## EXERCISE GOAL
Could you copy every line of the data that contains "consent"?

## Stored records
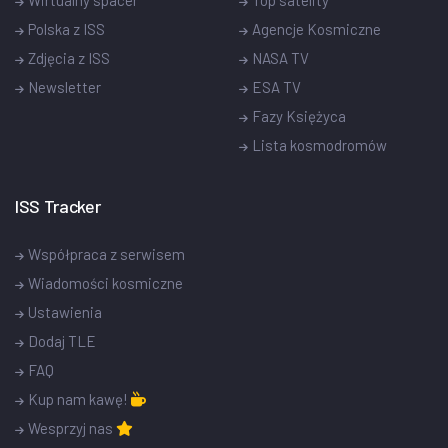
Polska z ISS
Agencje Kosmiczne
Zdjęcia z ISS
NASA TV
Newsletter
ESA TV
Fazy Księżyca
Lista kosmodromów
ISS Tracker
Współpraca z serwisem
Wiadomości kosmiczne
Ustawienia
Dodaj TLE
FAQ
Kup nam kawę!
Wesprzyj nas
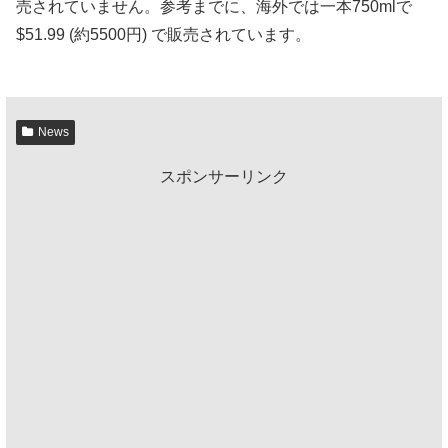
売されていません。参考までに、海外では一本750mlで
$51.99 (約5500円) で販売されています。
News
スポンサーリンク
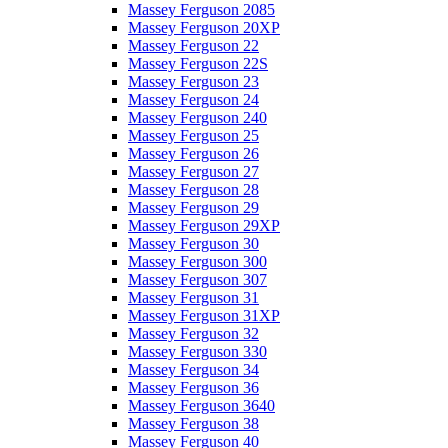
Massey Ferguson 2085
Massey Ferguson 20XP
Massey Ferguson 22
Massey Ferguson 22S
Massey Ferguson 23
Massey Ferguson 24
Massey Ferguson 240
Massey Ferguson 25
Massey Ferguson 26
Massey Ferguson 27
Massey Ferguson 28
Massey Ferguson 29
Massey Ferguson 29XP
Massey Ferguson 30
Massey Ferguson 300
Massey Ferguson 307
Massey Ferguson 31
Massey Ferguson 31XP
Massey Ferguson 32
Massey Ferguson 330
Massey Ferguson 34
Massey Ferguson 36
Massey Ferguson 3640
Massey Ferguson 38
Massey Ferguson 40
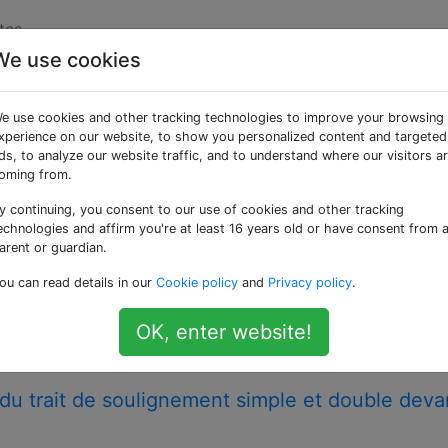
tes
We use cookies
ées «naming-conventi
e use cookies and other tracking technologies to improve your browsing
xperience on our website, to show you personalized content and targeted
ence aux règles générales régissant les noms attribués au
ds, to analyze our website traffic, and to understand where our visitors a
tions facilitent la lisibilité et améliorent ainsi la mainte
oming from.
y continuing, you consent to our use of cookies and other tracking
echnologies and affirm you're at least 16 years old or have consent from 
es tableaux: noms singuliers ou pluriels [ferm
arent or guardian.
 sur l'opinion . Il n'accepte pas actuellement de réponses.
ou can read details in our
Cookie policy
and
Privacy policy
.
tion? Mettez à jour la question afin d'y répondre avec des
 message . Fermé il y a 6 ans . Le monde universitaire veut
OK, enter website!
nventions
n du trait de soulignement simple et double deva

## OUTPUT BELOW
y continuing, you consent to our use of cookies and other tracking
echnologies and affirm you're at least 16 years old or have consent from 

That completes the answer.